= Selected passage =
┌────────

Picking the Perfect Pumpkin
The tradition of Halloween jack-o'-lanterns goes back to the Irish who originally carved big turnips into jack-o'-lanterns, said Ron Wolford, a University of Illinois Extension horticulture educator.
"With the influx of Irish immigrants into the United States, pumpkins became the fruit of choice for carving; and yes, pumpkins are a fruit, not a vegetable," he said.
Pumpkins are grown all over the world including Illinois. Illinois produced an estimated 427 million pounds of pumpkins in 2010. They are grown on every continent, except for Antarctica.
"As a matter of fact, Morton, Illinois calls itself the 'Pumpkin Capital of the World'," Wolford noted. Eighty percent of the world's canned pumpkin is processed in Morton. "The world's largest pumpkin at 1,818.5 pounds was grown by Jim and Kelsey Bryson from Ormstown in Quebec, Canada in 2011... That may be a little too big for a jack-o'-lantern."
Pumpkins are used to make pies, soups and breads. The world's largest pumpkin pie was made at the New Bremen, Ohio Pumpkinfest in 2010. The pie was 20 feet in diameter and weighed 3,699 pounds! Ingredients for the pie included 1,212 lbs. of canned pumpkin, 2,796 eggs (233 dozen), 109 gallons of evaporated milk, 525 pounds of sugar, 7 pounds of salt and 14.5 pounds of cinnamon.
The seeds can be roasted for a delicious snack and the large pumpkin flowers are edible. Pumpkins are 90 percent water and contain potassium and Vitamin A.
Wolford recommends the following few tips for selecting that perfect pumpkin.
- Choose a pumpkin with a stem and never carry it by the stem. Pumpkins without a stem will not last long.

└────────

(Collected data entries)
┌────────

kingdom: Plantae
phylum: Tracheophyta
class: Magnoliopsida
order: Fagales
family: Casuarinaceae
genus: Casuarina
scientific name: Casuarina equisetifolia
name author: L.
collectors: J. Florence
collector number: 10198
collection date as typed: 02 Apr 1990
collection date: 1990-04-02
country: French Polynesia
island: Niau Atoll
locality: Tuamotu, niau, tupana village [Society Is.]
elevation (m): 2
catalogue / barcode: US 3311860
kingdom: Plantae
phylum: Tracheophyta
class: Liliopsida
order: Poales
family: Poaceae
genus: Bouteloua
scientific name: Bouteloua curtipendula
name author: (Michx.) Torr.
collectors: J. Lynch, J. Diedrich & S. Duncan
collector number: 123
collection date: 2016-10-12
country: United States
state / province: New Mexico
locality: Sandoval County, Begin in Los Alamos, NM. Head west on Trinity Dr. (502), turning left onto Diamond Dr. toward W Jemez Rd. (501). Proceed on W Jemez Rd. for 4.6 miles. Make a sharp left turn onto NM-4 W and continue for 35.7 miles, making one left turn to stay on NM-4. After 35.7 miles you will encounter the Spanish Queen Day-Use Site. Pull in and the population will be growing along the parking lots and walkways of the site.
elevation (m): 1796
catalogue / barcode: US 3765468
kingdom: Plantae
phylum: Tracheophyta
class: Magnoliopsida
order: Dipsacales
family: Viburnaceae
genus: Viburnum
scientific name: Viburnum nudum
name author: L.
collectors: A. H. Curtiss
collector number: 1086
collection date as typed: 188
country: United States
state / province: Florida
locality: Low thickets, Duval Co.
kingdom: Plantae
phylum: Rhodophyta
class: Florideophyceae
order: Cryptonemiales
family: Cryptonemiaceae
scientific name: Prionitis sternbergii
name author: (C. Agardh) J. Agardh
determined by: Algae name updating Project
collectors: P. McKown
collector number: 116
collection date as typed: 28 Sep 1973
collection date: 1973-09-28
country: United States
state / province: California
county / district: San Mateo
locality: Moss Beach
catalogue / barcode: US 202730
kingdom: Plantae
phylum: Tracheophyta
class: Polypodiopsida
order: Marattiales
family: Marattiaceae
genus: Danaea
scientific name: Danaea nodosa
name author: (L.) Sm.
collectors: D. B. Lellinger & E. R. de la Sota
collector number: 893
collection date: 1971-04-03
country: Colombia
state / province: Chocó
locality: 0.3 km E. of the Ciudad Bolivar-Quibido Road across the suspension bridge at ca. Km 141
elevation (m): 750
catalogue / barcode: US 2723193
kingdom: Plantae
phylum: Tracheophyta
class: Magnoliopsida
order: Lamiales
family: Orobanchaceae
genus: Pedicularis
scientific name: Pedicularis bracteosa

└────────

Reproduce the part of the pumpkin article between "Wolford recommends the" and "not last long.", inclusive.

Wolford recommends the following few tips for selecting that perfect pumpkin.
- Choose a pumpkin with a stem and never carry it by the stem. Pumpkins without a stem will not last long.